DOMENICA IV DI PASQUA ANNO B
Dal Vangelo secondo Giovanni, 10,11-18.
In quel tempo, Gesù disse: «Io sono il buon pastore. Il buon pastore dà la propria vita per le pecore. Il mercenario – che non è pastore e al quale le pecore non appartengono – vede venire il lupo, abbandona le pecore e fugge, e il lupo le rapisce e le disperde; perché è un mercenario e non gli importa delle pecore.
Io sono il buon pastore, conosco le mie pecore e le mie pecore conoscono me, così come il Padre conosce me e io conosco il Padre, e do la mia vita per le pecore. E ho altre pecore che non provengono da questo recinto: anche quelle io devo guidare. Ascolteranno la mia voce e diventeranno un solo gregge, un solo pastore.
Per questo il Padre mi ama: perché io do la mia vita, per poi riprenderla di nuovo. Nessuno me la toglie: io la do da me stesso. Ho il potere di darla e il potere di riprenderla di nuovo. Questo è il comando che ho ricevuto dal Padre mio».
Commento
L’attenzione del brano si concentra sulla figura stessa di Gesù, che per due volte si proclama buon Pastore e spiega perchè lo è. Bisogna precisare che nel vangelo di Giovanni l’aggettivo tradotto con buono in realtà significa bello. Questa osservazione permette di rilevare che non si parla qui di bontà come disposizione dell’animo di Gesù; Giovanni evidenzia piuttosto la bellezza di Gesù, punta cioè a far percepire lo splendore della verità di Cristo, la bellezza della sua rivelazione, affinchè l’uomo ne rimanga affascinato. La fede infatti si può realizzare soltanto se l’uomo rimane rapito della verità di Gesù, soltanto se la bellezza della sua rivelazione lo conquista. Ora la bellezza del pastore Gesù la si percepisce sulla base di due comportamenti. Il primo è proprio del Pastore che offre la vita per le pecore, che si prende cura di loro in maniera disinteressata, provvedendo alla loro prosperità e difendendole dai nemici, fino al sacrificio della vita. Il secondo elemento è l’assoluta fiducia, fondata sulla perfetta conoscenza, da parte delle pecore verso la loro guida. Essi conoscono la sua voce e ne seguono fedelmente i richiami. Tutto questo è BELLO!

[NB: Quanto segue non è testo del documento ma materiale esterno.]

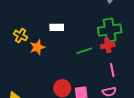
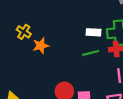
white rectangle: (57, 27) -> (94, 32), moved

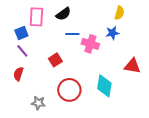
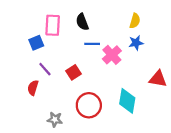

Noi stessi usiamo questa espressione quando vediamo che tra le persone c’è cura e assistenza reciproca, la quale ingenera un’assoluta fiducia. Quando noi vediamo un medico che fa il possibile per curare un malato con generosità e competenza ed è preoccupato della sua guarigione prima del pur legittimo guadagno e da parte dell’ammalato c’è la fiducia piena nel “suo medico”, diciamo che questa cosa non solo è buona ma anche BELLA. Limitarsi a dire che ciò è buono sarebbe troppo poco! Questa considerazione vale per ogni tipo di rapporto umano: politico, professionale e familiare!

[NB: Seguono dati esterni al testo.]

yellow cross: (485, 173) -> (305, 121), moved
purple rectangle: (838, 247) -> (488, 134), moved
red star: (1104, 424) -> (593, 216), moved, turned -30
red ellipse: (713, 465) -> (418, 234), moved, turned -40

Invece noi sprechiamo queste enormi possibilità di bontà e soprattutto di bellezza, facendo delle professioni e dell’autorità un’occasione per affermare noi stessi, cercando potere e denaro, senza comprendere che il posto che occupiamo ha innanzitutto una funzione di servizio. Il caso più eclatante è quello della politica, che dovrebbe essere una delle forme più alte di servizio, di Carità, come diceva giustamente Paolo VI. Analogamente queste considerazioni valgono anche per gli uomini di Chiesa, il cui ministero è fondamentalmente un servizio a vantaggio delle pecore loro affidate e non può trasformarsi in una loro tosatura, come rimprovera spesso la Bibbia.
Tutti, clero e laici, professionisti, politici e familiari, abbiamo come esempio supremo del BELLO, quello lasciato da Gesù, il Pastore che dà generosamente e disinteressatamente la vita per gli uomini. Tutto questo è la rivelazione BELLISSIMA di un Dio che si mette “il grembiule”, atteggiamento che dovrebbe coprirci di rossore e indurci tutti a ripensare in profondità la nostra condotta.